[EXTRACTED DATA — start]

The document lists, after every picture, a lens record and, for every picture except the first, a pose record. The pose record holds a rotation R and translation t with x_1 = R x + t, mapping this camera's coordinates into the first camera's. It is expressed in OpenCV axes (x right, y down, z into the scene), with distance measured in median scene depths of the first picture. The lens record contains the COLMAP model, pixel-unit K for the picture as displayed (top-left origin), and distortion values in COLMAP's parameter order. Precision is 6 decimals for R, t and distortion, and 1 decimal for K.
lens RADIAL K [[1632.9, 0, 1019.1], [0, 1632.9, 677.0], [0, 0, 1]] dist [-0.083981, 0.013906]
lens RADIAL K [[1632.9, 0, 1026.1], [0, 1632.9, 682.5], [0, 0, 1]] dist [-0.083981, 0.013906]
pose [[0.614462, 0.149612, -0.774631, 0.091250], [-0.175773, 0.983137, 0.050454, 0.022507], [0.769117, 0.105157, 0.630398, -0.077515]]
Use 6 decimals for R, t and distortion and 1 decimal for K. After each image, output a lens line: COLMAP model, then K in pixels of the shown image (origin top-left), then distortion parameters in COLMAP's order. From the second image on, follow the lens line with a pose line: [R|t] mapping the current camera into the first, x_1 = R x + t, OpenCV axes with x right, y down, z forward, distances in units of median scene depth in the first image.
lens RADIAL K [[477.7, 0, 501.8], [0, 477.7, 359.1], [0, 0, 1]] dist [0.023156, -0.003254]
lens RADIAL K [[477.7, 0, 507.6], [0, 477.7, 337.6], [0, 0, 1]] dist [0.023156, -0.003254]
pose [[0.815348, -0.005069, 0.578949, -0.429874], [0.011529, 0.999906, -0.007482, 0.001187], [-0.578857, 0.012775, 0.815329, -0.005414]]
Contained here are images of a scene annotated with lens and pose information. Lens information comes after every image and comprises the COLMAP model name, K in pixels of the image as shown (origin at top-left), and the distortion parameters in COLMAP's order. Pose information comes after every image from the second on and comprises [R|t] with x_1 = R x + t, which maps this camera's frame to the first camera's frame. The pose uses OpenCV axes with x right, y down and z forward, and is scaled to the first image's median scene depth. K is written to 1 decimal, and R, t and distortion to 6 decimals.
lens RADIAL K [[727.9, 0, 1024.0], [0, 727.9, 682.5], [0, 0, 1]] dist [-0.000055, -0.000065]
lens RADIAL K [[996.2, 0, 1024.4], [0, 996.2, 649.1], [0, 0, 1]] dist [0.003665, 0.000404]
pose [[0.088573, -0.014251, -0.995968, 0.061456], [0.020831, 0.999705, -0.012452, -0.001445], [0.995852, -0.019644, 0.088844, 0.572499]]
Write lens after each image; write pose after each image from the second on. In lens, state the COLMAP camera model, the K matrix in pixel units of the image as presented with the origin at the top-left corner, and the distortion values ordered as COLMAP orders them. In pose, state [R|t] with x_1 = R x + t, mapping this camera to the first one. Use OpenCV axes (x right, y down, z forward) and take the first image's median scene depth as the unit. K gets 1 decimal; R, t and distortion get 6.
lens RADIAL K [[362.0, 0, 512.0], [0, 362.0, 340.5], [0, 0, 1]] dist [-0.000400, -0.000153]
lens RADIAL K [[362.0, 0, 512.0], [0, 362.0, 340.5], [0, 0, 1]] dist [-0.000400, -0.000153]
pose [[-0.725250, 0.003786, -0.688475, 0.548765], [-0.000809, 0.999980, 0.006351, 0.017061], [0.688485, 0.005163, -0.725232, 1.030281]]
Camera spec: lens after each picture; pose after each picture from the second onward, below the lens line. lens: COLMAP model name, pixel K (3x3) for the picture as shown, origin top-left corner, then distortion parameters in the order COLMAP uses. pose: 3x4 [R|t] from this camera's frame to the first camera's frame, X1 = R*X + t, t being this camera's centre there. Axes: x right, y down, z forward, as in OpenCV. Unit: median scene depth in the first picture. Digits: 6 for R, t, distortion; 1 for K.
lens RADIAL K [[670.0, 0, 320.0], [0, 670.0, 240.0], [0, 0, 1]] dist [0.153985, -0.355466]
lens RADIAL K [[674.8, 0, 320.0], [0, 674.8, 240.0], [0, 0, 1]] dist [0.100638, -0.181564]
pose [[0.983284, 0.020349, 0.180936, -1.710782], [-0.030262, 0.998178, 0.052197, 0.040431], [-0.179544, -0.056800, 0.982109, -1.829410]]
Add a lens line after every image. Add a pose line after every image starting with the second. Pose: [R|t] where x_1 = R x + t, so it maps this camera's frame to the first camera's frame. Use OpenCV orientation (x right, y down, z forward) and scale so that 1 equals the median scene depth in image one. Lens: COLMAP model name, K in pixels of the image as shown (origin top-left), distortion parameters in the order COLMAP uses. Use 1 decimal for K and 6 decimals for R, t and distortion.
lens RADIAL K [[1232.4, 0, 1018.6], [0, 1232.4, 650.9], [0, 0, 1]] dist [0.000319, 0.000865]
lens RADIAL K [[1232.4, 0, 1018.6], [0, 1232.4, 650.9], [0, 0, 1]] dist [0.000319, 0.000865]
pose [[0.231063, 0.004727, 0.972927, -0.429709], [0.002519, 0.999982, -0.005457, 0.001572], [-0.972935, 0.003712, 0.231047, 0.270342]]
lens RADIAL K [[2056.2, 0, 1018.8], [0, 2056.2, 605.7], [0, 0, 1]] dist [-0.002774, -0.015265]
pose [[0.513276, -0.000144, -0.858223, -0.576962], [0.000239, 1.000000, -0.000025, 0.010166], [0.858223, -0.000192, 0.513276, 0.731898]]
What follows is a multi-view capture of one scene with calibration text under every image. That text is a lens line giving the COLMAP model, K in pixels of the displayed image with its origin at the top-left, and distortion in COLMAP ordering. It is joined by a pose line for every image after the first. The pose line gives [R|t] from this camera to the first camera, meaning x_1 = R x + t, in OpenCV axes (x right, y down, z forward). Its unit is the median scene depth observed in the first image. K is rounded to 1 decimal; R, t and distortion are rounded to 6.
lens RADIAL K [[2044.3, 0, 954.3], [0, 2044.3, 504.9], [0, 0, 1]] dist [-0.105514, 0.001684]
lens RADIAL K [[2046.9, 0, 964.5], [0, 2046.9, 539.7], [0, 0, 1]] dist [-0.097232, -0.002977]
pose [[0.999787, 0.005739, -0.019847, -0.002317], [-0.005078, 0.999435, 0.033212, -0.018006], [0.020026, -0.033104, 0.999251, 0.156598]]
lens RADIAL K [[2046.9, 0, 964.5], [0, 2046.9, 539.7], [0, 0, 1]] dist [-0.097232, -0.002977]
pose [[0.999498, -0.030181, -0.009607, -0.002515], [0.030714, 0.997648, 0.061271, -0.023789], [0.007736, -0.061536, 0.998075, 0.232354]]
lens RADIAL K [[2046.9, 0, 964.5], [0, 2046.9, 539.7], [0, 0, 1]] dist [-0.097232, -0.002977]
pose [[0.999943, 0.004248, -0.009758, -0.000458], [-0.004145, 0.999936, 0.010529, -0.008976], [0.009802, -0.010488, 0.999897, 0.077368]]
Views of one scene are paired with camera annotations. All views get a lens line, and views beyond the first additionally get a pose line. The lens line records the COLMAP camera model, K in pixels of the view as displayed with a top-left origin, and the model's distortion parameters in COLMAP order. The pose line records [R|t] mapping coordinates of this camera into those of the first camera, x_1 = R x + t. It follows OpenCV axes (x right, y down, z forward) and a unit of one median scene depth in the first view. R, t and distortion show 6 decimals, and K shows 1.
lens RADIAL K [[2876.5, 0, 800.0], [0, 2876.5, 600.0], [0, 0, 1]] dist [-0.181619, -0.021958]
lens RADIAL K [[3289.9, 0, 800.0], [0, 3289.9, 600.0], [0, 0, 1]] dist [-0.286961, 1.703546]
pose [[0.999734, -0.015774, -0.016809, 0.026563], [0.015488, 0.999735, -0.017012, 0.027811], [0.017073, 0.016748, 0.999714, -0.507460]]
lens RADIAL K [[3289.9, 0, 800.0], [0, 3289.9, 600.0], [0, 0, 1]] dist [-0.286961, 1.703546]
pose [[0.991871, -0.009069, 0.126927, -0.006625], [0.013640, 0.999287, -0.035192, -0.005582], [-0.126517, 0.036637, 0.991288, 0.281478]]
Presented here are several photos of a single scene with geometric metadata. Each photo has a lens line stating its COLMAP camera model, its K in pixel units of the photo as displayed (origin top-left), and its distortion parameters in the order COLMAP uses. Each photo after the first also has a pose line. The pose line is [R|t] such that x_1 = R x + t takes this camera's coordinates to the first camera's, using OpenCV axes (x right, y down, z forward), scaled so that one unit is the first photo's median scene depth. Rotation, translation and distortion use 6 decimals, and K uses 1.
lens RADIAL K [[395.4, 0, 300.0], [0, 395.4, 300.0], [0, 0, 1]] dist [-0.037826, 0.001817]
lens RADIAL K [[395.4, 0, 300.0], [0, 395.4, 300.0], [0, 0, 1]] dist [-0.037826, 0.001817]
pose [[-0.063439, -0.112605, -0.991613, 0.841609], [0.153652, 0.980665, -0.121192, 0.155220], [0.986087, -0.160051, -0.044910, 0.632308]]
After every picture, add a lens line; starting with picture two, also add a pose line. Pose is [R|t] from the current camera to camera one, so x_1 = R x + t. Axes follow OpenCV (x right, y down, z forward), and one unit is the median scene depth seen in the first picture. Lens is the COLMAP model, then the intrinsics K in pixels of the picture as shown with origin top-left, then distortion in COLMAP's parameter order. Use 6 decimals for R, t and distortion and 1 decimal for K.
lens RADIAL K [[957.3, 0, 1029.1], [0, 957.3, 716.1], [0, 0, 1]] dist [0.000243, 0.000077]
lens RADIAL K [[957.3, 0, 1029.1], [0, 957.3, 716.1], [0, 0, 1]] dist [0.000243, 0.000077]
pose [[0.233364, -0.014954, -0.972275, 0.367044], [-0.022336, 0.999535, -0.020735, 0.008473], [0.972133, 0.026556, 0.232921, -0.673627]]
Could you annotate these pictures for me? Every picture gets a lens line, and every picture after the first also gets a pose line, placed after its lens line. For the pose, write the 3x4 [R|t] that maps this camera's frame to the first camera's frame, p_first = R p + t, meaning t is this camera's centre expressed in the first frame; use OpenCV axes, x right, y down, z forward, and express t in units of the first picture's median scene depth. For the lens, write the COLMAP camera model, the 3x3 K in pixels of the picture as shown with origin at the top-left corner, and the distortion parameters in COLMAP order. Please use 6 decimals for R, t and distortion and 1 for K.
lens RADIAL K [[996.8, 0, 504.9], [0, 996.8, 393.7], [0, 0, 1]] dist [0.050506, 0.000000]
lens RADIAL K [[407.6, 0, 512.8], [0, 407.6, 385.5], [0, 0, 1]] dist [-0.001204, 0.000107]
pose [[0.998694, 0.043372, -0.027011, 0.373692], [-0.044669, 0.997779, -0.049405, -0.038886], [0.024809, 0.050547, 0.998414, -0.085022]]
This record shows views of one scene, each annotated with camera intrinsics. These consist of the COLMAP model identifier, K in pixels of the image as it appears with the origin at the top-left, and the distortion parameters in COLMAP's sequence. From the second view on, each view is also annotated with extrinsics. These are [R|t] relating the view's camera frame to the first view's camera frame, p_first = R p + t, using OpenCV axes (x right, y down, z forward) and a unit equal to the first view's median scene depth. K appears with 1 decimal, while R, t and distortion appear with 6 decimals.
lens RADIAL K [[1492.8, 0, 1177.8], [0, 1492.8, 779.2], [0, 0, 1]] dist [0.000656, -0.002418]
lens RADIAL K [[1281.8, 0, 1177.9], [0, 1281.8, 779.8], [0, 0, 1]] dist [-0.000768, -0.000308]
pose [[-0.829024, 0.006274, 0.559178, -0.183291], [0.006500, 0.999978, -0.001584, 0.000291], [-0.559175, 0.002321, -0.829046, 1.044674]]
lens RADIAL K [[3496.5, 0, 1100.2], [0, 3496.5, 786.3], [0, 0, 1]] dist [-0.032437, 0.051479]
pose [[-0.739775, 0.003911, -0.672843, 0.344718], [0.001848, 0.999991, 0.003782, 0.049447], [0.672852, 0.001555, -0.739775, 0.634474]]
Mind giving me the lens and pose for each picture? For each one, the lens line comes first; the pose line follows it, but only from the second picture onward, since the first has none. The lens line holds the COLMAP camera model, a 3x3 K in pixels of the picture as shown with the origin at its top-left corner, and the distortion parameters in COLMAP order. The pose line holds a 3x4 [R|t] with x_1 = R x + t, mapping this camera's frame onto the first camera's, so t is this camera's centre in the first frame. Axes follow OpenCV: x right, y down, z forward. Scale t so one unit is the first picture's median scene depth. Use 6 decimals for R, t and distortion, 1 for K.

[EXTRACTED DATA — finish]

Write the lines out verbatim, from the one with "This record shows" through the last line of the entries, and stop there.

→ SOLUTION TO THIS EXERCISE
This record shows views of one scene, each annotated with camera intrinsics. These consist of the COLMAP model identifier, K in pixels of the image as it appears with the origin at the top-left, and the distortion parameters in COLMAP's sequence. From the second view on, each view is also annotated with extrinsics. These are [R|t] relating the view's camera frame to the first view's camera frame, p_first = R p + t, using OpenCV axes (x right, y down, z forward) and a unit equal to the first view's median scene depth. K appears with 1 decimal, while R, t and distortion appear with 6 decimals.
lens RADIAL K [[1492.8, 0, 1177.8], [0, 1492.8, 779.2], [0, 0, 1]] dist [0.000656, -0.002418]
lens RADIAL K [[1281.8, 0, 1177.9], [0, 1281.8, 779.8], [0, 0, 1]] dist [-0.000768, -0.000308]
pose [[-0.829024, 0.006274, 0.559178, -0.183291], [0.006500, 0.999978, -0.001584, 0.000291], [-0.559175, 0.002321, -0.829046, 1.044674]]
lens RADIAL K [[3496.5, 0, 1100.2], [0, 3496.5, 786.3], [0, 0, 1]] dist [-0.032437, 0.051479]
pose [[-0.739775, 0.003911, -0.672843, 0.344718], [0.001848, 0.999991, 0.003782, 0.049447], [0.672852, 0.001555, -0.739775, 0.634474]]
Mind giving me the lens and pose for each picture? For each one, the lens line comes first; the pose line follows it, but only from the second picture onward, since the first has none. The lens line holds the COLMAP camera model, a 3x3 K in pixels of the picture as shown with the origin at its top-left corner, and the distortion parameters in COLMAP order. The pose line holds a 3x4 [R|t] with x_1 = R x + t, mapping this camera's frame onto the first camera's, so t is this camera's centre in the first frame. Axes follow OpenCV: x right, y down, z forward. Scale t so one unit is the first picture's median scene depth. Use 6 decimals for R, t and distortion, 1 for K.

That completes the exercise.